This just in from the medical front: A recent study revealed that surgeons leave tools in 1,500 people a year.
I find this news disturbing because (a) I'm disturbed; (b) carrying a scalpel in my chest cavity could get me arrested at the airport X-ray machine; (c) if I want a souvenir from my hospital visit, I'll settle for the plastic wristband and the complimentary bottle of mouthwash.
No thanks on the scissors and clamps in my colon. We're not even supposed to put whole milk in our bodies; a metal retractor can't be good.
According to the study, approximately 1,500 people go home with more than stitches after an operation. They have retractors, sponges, clamps, electrodes and anything else that isn't nailed down in the OR sewn inside them, which means somebody's got to go back in there and retrieve them. This must be an awkward moment in the old doctor-patient relationship. ("The good news is I removed your tumor; the bad news is, um, I need my laser scalpel back.")
Surgeons, the report says, leave tools lying around in the abdomen, brain, hips, chest and a certain area of the female anatomy that gets a lot of attention from gynecologists (I don't know about you, but that's just way too much information). I talked to two Salt Lake operating-room nurses and a surgeon, but none of them has seen a patient go home with extra baggage.
"It's never happened here that I know of," says one of the nurses at Cottonwood Hospital. "We count everything. We count the sponges and needles before we start a case, and then we count twice before we close up. So it would have to be three mistakes (to leave something in a patient)."
Fine, but most, if not all, hospitals use the same procedure, and that doesn't help those 1,500 patients (and this is when you remember reading about how American math skills are declining faster than Nasdaq). If I ever have an operation, I'm taking a CPA in there with me and two assistants to help with the counting. Nobody closes me until they all get the same score.

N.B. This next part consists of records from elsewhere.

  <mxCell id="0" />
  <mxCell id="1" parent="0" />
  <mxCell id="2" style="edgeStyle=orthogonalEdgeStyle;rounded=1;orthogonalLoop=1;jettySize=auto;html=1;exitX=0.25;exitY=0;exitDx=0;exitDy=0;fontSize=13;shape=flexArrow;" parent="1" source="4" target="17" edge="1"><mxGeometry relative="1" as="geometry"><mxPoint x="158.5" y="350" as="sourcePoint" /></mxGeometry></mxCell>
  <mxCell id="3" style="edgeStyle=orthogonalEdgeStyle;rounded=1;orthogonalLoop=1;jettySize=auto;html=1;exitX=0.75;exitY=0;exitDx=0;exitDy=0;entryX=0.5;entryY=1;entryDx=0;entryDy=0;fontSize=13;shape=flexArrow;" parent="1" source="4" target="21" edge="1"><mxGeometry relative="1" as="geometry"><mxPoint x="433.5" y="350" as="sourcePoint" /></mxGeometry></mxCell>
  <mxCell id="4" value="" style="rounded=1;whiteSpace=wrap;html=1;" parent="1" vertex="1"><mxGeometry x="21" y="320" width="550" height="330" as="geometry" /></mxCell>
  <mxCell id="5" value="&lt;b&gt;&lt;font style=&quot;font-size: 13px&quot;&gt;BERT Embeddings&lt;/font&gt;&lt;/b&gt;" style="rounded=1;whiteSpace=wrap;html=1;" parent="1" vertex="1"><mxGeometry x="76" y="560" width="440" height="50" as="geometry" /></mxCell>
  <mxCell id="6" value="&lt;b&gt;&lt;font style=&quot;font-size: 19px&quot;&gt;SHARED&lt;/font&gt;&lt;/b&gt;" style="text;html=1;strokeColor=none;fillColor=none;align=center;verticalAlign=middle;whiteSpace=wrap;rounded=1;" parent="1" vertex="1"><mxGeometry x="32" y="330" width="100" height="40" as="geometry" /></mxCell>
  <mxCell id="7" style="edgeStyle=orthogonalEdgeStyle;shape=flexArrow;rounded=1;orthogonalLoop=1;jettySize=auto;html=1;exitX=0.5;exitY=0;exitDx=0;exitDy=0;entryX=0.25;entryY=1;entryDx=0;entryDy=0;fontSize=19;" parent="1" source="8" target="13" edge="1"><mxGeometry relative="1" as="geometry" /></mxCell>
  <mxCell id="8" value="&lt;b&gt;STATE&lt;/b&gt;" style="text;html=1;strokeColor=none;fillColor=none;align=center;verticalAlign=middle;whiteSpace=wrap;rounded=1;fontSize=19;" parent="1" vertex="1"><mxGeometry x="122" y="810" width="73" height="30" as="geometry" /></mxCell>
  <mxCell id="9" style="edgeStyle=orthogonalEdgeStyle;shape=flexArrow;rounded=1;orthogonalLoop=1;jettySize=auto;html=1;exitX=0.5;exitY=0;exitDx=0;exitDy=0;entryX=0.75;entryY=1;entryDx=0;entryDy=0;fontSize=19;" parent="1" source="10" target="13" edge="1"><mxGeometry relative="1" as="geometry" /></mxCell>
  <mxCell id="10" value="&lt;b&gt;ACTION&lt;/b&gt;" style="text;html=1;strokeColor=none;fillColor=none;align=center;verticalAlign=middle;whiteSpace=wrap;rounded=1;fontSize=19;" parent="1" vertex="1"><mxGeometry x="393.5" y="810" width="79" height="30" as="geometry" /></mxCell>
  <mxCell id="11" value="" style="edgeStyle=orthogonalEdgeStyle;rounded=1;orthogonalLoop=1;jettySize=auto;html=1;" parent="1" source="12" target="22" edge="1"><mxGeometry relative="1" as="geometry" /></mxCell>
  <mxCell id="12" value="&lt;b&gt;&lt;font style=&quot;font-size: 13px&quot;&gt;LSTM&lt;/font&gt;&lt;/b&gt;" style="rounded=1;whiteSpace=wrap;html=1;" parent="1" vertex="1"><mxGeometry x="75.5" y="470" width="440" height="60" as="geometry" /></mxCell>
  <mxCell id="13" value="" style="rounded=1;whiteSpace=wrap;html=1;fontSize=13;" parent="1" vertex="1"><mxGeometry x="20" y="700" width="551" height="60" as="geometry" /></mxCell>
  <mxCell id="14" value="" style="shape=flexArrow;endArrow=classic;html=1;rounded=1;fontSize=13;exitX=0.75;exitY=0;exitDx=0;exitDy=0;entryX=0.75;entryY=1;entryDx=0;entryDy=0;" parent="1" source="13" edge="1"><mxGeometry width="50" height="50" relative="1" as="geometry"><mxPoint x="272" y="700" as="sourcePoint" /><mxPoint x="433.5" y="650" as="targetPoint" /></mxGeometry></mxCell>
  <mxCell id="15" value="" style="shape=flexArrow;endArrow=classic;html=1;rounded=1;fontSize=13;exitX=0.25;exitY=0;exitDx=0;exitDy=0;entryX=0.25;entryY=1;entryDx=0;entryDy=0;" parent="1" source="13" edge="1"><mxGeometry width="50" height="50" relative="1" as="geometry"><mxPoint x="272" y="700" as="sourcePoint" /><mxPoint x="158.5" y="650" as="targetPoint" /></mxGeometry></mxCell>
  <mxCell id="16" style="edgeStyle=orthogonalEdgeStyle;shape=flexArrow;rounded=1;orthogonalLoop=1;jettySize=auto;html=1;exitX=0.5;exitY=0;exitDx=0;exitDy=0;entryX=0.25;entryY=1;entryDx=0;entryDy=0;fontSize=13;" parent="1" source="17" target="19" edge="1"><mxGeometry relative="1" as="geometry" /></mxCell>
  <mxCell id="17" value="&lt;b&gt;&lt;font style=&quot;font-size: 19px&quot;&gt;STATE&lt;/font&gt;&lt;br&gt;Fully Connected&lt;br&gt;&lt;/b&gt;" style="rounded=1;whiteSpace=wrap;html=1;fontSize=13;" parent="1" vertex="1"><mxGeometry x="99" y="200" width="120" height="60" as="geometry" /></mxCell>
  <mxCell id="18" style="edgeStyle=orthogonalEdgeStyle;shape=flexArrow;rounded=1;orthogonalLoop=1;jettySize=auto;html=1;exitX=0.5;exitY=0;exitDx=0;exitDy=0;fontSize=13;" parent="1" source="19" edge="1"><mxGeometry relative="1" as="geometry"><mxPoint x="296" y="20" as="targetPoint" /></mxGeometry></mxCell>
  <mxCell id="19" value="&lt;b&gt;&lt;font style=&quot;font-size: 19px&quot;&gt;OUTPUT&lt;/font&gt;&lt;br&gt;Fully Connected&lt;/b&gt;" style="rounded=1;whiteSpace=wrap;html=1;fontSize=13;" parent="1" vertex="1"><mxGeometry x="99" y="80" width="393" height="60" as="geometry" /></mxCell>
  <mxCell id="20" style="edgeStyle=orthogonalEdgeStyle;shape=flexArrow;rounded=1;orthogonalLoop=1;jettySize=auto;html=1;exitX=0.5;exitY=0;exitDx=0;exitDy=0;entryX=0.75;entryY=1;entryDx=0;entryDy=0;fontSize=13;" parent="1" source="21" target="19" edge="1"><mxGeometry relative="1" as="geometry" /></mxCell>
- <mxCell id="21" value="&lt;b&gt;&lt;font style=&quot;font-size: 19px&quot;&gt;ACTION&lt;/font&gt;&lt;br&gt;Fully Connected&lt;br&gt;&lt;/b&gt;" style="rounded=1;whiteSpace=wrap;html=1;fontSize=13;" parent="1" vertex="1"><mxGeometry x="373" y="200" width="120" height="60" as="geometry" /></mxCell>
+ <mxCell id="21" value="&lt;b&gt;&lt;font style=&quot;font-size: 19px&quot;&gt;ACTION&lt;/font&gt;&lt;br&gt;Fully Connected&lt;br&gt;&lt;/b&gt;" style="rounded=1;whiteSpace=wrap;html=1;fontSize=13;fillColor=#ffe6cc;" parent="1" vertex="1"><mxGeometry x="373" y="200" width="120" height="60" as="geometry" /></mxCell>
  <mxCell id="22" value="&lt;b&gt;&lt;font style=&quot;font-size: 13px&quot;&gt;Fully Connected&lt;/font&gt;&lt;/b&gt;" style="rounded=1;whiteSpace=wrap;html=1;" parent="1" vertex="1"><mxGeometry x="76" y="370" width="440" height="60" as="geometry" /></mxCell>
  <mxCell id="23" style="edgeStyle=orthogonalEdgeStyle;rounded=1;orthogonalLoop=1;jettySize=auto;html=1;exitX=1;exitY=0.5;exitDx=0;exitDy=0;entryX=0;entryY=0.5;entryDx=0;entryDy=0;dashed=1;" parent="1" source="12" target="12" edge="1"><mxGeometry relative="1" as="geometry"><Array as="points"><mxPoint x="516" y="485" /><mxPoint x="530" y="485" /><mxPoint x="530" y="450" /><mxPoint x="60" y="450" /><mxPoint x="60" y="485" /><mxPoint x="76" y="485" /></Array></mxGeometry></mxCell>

"I have never personally had that happen, but I know of incidents in which it has," says one Salt Lake surgeon. According to him, the problem of doctors sewing tools or sponges into patients rises significantly when they're fat — the patients, I mean, not the doctors. When you think about it, that doesn't eliminate much of the population.

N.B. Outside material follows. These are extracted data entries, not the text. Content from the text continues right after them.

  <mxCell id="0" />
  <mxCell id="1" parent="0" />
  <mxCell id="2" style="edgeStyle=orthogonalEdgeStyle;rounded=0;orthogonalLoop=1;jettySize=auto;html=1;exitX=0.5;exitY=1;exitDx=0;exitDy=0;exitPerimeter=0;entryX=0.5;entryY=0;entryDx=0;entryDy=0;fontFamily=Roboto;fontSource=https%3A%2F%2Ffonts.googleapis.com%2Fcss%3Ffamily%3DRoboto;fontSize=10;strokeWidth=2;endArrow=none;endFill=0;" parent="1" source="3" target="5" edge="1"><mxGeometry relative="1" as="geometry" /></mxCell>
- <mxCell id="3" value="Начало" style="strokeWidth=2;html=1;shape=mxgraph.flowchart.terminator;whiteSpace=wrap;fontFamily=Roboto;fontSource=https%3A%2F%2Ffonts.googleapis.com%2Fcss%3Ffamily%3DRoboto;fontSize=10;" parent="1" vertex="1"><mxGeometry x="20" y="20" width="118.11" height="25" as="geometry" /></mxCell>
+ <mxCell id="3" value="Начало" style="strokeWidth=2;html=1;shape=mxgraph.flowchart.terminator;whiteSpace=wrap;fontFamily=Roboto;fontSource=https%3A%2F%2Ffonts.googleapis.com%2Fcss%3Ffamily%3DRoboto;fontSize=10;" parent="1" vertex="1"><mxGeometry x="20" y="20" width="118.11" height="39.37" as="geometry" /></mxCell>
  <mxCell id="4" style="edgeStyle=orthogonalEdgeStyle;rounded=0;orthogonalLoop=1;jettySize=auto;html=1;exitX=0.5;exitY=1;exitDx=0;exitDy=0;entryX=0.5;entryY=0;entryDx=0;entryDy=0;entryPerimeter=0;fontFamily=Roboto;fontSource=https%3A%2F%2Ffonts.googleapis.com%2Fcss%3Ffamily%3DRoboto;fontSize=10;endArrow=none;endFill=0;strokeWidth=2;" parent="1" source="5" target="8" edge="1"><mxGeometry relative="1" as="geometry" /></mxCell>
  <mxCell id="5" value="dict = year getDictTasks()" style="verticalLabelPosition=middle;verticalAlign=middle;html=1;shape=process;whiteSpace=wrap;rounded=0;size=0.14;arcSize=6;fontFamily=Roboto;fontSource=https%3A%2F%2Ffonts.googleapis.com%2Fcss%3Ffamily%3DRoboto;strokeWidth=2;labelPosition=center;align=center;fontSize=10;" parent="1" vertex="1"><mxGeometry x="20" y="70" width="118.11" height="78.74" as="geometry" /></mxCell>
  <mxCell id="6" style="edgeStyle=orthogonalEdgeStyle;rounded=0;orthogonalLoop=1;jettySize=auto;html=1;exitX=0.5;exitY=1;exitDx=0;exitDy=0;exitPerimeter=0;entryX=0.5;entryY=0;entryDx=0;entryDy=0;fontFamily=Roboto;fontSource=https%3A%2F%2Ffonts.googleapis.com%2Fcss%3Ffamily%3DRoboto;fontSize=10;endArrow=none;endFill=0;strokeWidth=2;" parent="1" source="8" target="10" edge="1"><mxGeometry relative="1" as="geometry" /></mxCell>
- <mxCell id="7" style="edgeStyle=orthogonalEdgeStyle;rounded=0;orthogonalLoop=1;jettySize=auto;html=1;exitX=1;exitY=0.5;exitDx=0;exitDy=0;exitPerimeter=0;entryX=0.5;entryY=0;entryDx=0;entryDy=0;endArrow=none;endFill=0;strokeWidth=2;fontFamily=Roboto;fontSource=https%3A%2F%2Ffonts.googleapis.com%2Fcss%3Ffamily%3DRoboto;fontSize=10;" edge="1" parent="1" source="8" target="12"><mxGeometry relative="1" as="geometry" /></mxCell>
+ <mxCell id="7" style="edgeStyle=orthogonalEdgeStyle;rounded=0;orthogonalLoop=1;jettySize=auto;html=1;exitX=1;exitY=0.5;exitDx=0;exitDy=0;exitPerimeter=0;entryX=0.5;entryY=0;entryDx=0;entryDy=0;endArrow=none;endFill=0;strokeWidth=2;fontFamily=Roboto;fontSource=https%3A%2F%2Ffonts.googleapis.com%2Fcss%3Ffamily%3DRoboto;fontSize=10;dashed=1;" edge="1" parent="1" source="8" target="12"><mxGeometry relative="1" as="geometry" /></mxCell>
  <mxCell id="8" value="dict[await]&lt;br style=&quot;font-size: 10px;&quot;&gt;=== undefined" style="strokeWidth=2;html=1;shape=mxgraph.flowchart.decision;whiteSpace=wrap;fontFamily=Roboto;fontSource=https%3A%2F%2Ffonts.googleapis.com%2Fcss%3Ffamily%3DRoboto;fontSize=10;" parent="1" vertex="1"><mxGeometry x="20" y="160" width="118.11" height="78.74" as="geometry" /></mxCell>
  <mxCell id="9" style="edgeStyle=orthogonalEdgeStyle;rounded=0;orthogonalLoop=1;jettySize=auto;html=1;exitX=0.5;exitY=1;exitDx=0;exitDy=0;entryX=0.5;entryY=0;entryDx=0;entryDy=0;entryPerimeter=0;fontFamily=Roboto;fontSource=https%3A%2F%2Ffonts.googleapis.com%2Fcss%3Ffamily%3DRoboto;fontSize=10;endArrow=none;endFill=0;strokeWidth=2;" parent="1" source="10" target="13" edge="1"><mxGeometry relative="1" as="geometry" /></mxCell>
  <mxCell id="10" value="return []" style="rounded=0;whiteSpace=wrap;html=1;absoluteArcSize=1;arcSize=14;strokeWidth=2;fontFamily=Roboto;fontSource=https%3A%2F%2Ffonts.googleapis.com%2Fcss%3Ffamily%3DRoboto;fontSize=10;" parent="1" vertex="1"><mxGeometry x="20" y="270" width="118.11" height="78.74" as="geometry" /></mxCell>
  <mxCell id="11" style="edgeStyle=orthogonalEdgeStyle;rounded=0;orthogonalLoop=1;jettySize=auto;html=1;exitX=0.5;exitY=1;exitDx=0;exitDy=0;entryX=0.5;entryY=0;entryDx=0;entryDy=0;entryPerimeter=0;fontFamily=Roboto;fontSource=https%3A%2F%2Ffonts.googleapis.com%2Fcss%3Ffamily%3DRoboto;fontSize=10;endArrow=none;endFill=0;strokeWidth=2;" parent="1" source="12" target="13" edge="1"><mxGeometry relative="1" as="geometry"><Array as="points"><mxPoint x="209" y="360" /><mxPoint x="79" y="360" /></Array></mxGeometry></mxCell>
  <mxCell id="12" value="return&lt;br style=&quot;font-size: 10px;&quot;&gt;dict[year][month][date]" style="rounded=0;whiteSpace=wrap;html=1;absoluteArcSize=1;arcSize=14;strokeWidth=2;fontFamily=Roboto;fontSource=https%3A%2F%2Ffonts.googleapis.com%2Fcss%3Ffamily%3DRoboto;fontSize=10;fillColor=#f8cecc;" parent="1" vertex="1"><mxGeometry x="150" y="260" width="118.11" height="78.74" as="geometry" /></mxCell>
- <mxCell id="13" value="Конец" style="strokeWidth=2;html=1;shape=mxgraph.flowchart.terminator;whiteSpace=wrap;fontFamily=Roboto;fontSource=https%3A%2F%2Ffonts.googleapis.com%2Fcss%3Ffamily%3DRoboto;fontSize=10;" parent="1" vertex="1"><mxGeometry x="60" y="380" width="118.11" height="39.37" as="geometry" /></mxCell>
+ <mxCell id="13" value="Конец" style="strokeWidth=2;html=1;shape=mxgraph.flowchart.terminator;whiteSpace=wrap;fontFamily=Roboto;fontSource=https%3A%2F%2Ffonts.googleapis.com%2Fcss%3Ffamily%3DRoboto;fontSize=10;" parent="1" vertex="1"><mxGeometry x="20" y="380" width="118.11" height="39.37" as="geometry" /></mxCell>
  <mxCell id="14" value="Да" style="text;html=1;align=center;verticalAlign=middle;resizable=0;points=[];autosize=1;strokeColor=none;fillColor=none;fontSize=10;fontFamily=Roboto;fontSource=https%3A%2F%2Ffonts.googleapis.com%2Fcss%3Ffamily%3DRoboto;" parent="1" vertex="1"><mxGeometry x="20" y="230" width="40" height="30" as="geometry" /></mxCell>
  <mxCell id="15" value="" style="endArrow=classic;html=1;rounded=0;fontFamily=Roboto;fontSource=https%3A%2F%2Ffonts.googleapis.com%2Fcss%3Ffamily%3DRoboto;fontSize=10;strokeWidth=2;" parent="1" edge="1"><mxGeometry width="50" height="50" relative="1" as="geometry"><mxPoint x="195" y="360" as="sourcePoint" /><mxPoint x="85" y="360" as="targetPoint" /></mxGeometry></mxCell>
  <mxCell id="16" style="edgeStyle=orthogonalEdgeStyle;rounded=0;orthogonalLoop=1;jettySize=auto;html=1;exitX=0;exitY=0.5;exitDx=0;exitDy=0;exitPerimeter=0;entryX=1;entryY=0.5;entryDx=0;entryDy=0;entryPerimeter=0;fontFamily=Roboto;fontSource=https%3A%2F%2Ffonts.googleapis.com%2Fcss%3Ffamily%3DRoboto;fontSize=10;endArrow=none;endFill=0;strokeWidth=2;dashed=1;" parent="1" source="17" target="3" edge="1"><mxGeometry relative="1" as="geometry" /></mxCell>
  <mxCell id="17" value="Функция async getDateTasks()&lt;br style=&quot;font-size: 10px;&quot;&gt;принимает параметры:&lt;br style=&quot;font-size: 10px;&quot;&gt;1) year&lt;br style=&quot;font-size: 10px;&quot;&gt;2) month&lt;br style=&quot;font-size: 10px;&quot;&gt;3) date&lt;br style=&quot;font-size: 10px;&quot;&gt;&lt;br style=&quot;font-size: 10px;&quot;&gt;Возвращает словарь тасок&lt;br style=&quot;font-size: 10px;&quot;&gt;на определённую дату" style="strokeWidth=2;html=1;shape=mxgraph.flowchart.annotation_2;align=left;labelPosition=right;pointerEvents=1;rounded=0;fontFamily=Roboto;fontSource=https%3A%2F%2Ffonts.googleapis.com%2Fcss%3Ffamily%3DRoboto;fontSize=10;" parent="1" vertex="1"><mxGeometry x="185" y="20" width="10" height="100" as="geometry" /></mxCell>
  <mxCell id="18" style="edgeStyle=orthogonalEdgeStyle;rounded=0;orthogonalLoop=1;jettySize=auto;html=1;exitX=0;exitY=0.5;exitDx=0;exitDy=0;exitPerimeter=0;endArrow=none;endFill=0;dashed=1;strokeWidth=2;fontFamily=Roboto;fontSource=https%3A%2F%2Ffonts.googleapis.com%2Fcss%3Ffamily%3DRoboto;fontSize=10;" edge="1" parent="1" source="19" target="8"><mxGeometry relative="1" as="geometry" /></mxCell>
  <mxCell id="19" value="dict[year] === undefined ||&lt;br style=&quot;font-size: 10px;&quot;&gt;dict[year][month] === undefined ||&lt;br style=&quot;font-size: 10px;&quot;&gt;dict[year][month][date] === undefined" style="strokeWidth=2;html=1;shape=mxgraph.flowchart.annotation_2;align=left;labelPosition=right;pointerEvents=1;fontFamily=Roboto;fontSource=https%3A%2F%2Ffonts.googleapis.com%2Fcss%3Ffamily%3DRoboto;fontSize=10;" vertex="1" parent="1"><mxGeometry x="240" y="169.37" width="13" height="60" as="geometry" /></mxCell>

"If you're working on the abdominal area, for example, you have to use sponges sort of like sandbags to give yourself an area to work in," he explains. "It would be pretty difficult to lose anything with a lean person."

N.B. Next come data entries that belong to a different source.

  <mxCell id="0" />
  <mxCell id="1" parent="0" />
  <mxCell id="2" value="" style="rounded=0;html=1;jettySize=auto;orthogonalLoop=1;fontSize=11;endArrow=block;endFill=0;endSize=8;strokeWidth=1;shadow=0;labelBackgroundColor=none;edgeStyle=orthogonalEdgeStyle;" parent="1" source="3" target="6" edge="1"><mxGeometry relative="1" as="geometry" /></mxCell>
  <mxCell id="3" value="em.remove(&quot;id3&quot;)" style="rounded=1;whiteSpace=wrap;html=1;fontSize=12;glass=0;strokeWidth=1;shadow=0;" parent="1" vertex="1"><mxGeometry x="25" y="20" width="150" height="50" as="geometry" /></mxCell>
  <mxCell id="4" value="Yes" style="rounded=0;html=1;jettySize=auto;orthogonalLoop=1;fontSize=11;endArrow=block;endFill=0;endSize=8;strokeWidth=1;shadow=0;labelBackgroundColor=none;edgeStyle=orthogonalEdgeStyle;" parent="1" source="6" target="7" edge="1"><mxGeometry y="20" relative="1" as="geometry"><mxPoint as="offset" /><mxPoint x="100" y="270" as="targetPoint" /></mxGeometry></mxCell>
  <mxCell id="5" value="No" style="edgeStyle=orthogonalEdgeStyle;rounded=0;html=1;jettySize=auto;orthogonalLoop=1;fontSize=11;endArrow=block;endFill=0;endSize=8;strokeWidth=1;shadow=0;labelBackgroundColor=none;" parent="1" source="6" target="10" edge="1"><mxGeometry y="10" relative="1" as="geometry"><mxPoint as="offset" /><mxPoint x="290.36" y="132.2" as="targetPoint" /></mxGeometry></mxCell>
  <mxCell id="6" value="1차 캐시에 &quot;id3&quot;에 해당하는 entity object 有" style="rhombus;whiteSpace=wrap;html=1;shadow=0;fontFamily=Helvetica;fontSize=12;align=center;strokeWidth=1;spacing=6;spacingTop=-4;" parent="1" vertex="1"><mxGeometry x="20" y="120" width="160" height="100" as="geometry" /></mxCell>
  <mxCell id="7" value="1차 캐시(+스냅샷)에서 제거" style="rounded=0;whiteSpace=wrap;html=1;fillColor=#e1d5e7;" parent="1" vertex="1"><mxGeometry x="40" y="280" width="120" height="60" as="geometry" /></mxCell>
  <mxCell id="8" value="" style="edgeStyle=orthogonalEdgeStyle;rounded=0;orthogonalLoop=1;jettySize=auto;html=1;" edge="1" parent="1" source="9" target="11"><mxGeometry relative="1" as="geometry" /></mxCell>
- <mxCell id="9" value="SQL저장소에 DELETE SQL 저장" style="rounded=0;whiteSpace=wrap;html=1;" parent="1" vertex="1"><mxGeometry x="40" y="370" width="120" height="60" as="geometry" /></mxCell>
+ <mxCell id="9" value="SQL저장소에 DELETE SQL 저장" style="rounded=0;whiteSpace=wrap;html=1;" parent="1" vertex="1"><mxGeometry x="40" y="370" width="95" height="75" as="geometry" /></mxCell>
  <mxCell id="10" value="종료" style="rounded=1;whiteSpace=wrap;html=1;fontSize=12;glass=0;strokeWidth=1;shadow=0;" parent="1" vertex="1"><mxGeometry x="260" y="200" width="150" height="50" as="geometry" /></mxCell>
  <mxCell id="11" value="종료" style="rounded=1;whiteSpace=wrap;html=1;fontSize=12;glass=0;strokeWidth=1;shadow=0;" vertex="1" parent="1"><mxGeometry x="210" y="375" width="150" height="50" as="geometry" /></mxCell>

Doctors have taken numerous precautions to prevent this embarrassing problem. For instance, they put a metal thread in the sponges so that if any of them are missing after an operation they'll show up on an X-ray. And still, it happens.
Doctors say that considering there are 28 million operations performed annually, they've got a pretty good batting average. It's highly unlikely you'll go home with a towel and a doctor's class ring in your gut. And yet I know one former football player who had knee surgery, and a decade later surgeons opened the knee up again and found old gauze bandages and sponges in there.
I'm going to take my own precautions. From now on, I'll be giving my surgeons a little pop quiz before we go in the operating room and begin cutting. The quiz goes something like this:
1. Do you have any nicknames such as "Doctor Mulligan" or "Tom Thumbs"?
2. In the past 30 years, has anyone ever described you as absentminded, forgetful and — ha, ha — someone who would lose his head if it wasn't attached?
3. After an operation, have you ever said these four words: "Anybody seen my Rolex?"
4. Do you forget where you left your keys, shoes, wallet, car?
5. Do your nurses consider counting from 1 to 30 "new math"?
6. Has the hospital ever billed you for missing scissors, scalpels, gloves and clamps?
7. Do any of your patients rattle like a drawer of silverware when you wheel them to the recovery room?
If you answered yes to any of these questions, please count me out as a patient.